New health minister faces fresh row over hospital site
NEW Health Minister James Reilly was embroiled in his first controversy last night after a fresh row erupted over the site for the proposed national children's hospital.
The location of the €650m hospital -- currently planned to be on the campus of the Mater hospital in Dublin -- led to a clash between the current and former chairmen of the development board overseeing the project.
Businessman Philip Lynch, who stepped down as chairman last October, branded the choice of site as a "political decision", saying it would prove too expensive and be rejected by An Bord Pleanala because of access and traffic problems.
However, current chairman John Gallagher insisted he had undertaken a "complete review of the project" bringing on new expertise to the board, and he was convinced the Mater campus was "both capable of being, and suitable to be, the site of the new children's hospital".
He delivered a summary of the review to the new minister, but warned that there needs to be a government commitment on funding for the project.
Dr Reilly, in a pre-election promise, said he would carry out a review of the site to find out if it was pushing up the cost -- as he believed it could be built for €450m.
Mr Gallagher said he would welcome this examination which was "the most appropriate means of addressing and resolving any outstanding issues and any public concerns".
The examination he had conducted was the first time that the "bases and the assumptions" about the project had been reviewed.
Planning permission for the 445-bed hospital still has to be submitted, and it will not be ready until 2015.
It will be 16 storeys high and €110m will have to be raised through charitable donations.
Mr Lynch said there were three other sites available for free and he believed Our Lady's Hospital in Crumlin should be re-considered as a location.
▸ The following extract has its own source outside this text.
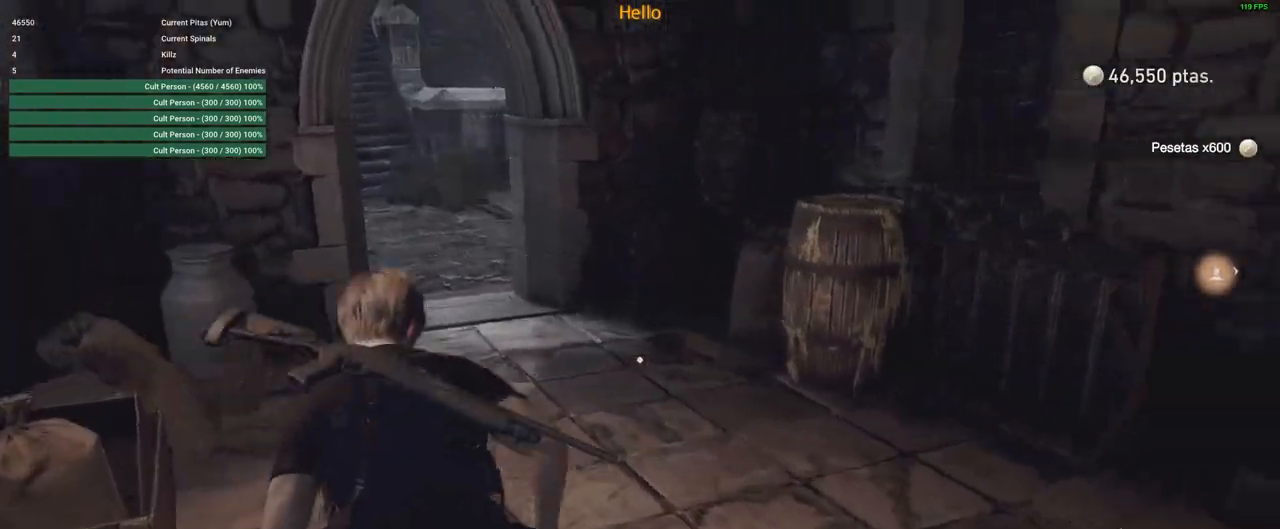
{"keys": ["w"], "mouse": [], "events": [[500, "shift", "up"]]}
In a clear reference to former Taoiseach Bertie Ahern, he claimed everyone knew a "deal was done" between a prominent politician and the Mother Superior of the Mercy order or "whoever was in charge" that she would get her hospital on the site.
This was later flatly rejected by Sr Helena O'Donoghue of the Mercy order who said "no deal was done, and no such conversation took place".
Around €30m has already been ploughed into preparing the site and the new minister would have to consider this before ditching it for a new location.
The National Children's Hospital Alliance, made up of doctors and parents, oppose the Mater location, but it is supported by the New Crumlin Hospital Group.